For simplicity consider there is no fresh air addition, AHU fan motor heat gain, and infiltration.

Also a typical cooling and dehumidification process is considered in this example.

Use “sling psychrometer” and take the below readings at the AHU inlet.

- DBT = 75° F
- WBT = 68° F

AHU inlet is same as the “return air from room” / “room air temperature” / “required zone air conditions”.

Also, take the below readings at the AHU coil outlet.

- DBT = 57° F
- WBT = 56° F

Coil leaving air temperature will be slightly higher than the coil surface temperature & chilled water outlet temperature. Here the assumed chilled water outlet temperature is 54° F. Leaving air temperature is dependent on

- The surface area of the coil in contact with the air stream
- The velocity of the air stream

Higher the contact area and higher the time in contact with the surface gives less temperature difference and better efficiency.

At 100% efficiency, the coil leaving air dry bulb temperature (DBT) will be equal to wet bulb temperature (WBT) since the air is saturated.

We usually get a temperature difference of less than 1° F between DBT and WBT hence 100% efficiency is always not possible.

Resolve other psychrometric properties of air at inlet & outlet of the AHU coil.

Refer Psychrometric chart, properties calculator and related equations.

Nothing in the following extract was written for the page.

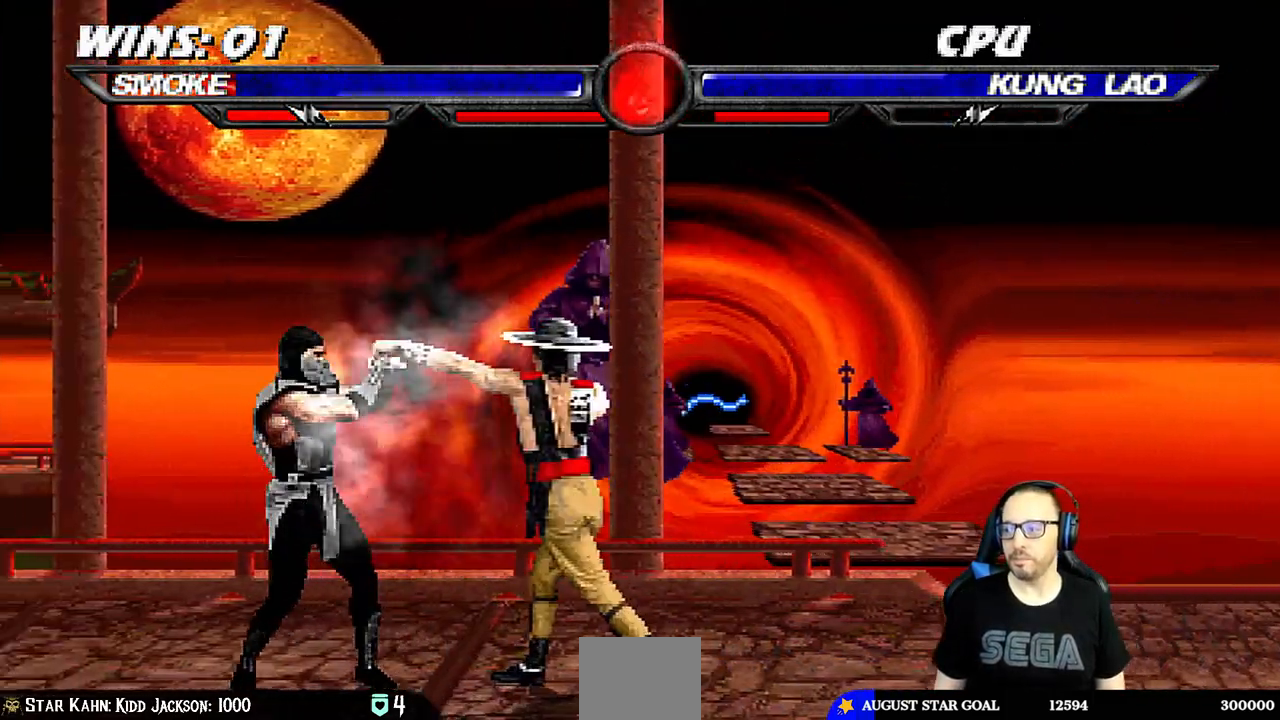
{"dt_ms": 500, "buttons": ["L1", "R1", "DPAD_DOWN", "DPAD_LEFT"], "left_stick": "center", "right_stick": "center", "events": []}
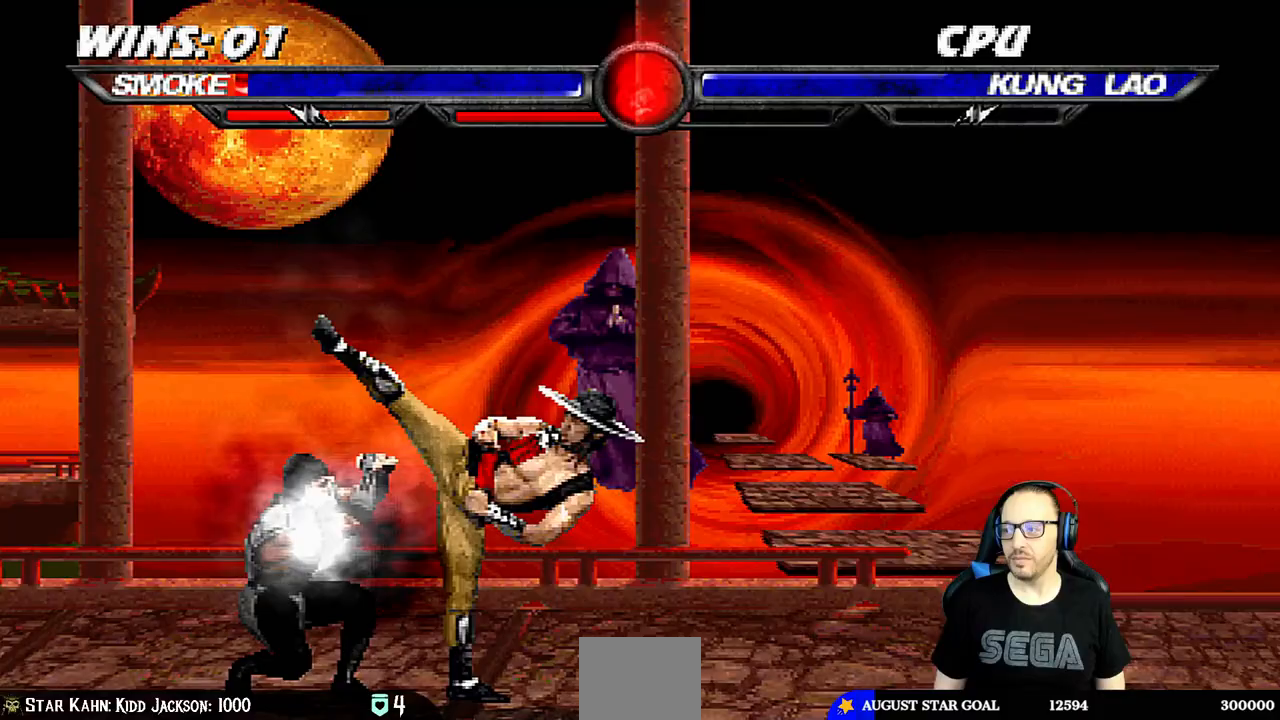
{"dt_ms": 500, "buttons": ["R1"], "left_stick": "center", "right_stick": "center"}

The below specified values in the table were taken from the psychrometric properties calculator & not the from the chart.

Property | Description | Values @ Inlet | Values @ Outlet |
---|---|---|---|

HR (OR) AH | Humidity Ratio (OR) Absolute Humidity | 0.013 lb/lb | 0.0093 lb/lb |

VP | Vapour Pressure | 0.302psia | 0.217 psia |

RH | Relative Humidity | 70.3% | 94.16% |

DP | Dew Point Temperature | 64.7° F | 55.4° F |

H | Enthalpy | 32.3 Btu/lb | 23.8 Btu/lb |

SV | Specific Volume | 13.76 ft3/lb | 13.22 ft3/lb |

Calculate the air flow rate in CFM (cubic feet per minute) passing through the AHU coil, using an Anemometer.

Assumed measured flow rate is given below.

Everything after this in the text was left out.